EXERCISE MATERIALS:
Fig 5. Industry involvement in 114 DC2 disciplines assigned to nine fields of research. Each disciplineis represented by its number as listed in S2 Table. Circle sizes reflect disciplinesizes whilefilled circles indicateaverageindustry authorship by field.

==

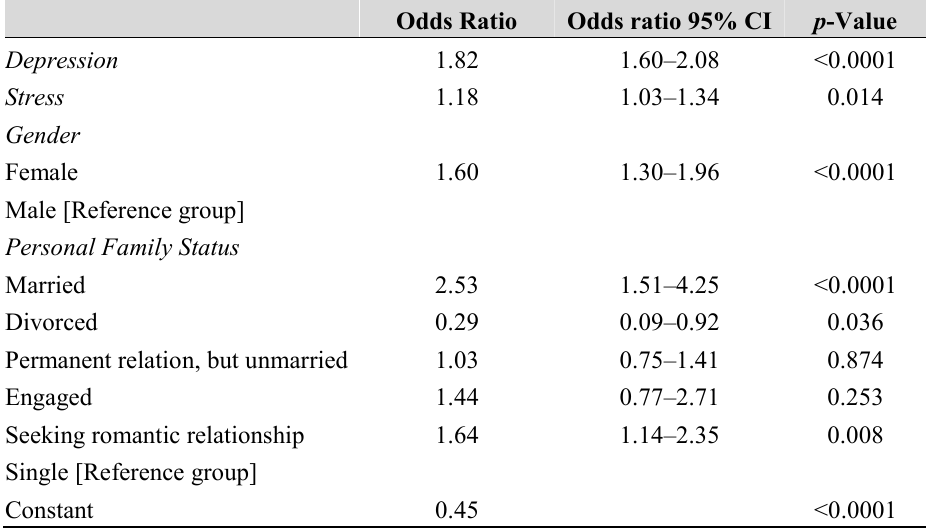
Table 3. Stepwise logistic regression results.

==

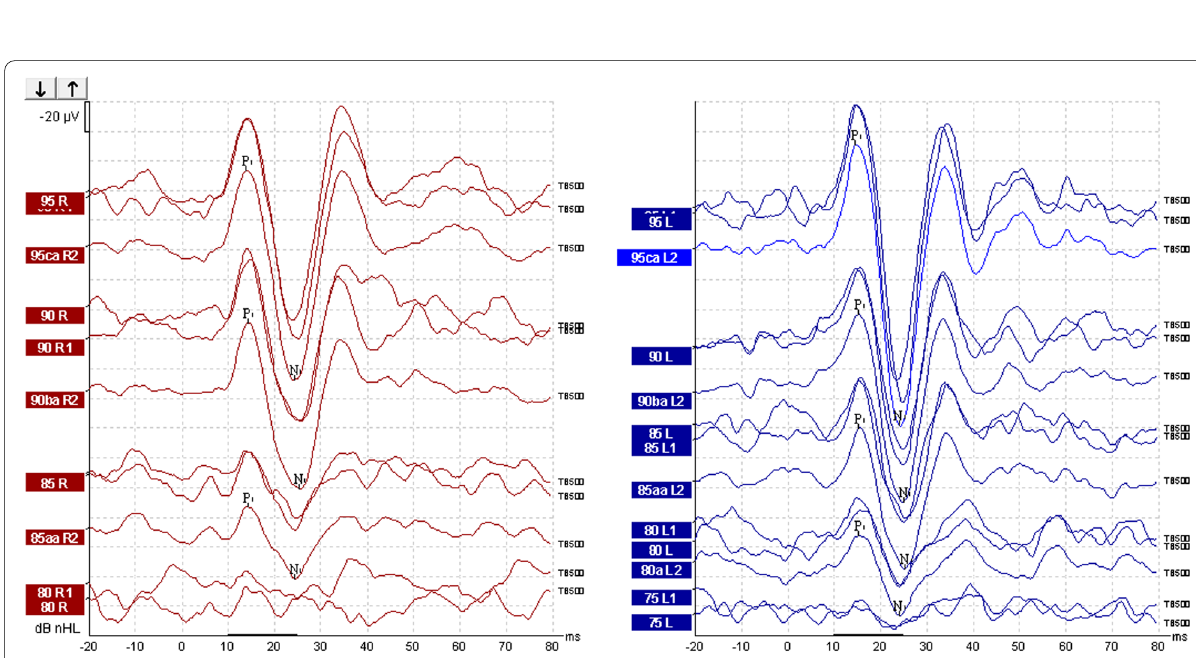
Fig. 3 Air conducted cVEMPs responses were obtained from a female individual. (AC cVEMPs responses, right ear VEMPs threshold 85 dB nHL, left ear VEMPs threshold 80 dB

YOUR OBJECTIVE: Scan the material for lines with the word "Table", and copy each line you find.

EXPECTED ANSWER:
Fig 5. Industry involvement in 114 DC2 disciplines assigned to nine fields of research. Each disciplineis represented by its number as listed in S2 Table. Circle sizes reflect disciplinesizes whilefilled circles indicateaverageindustry authorship by field.
Table 3. Stepwise logistic regression results.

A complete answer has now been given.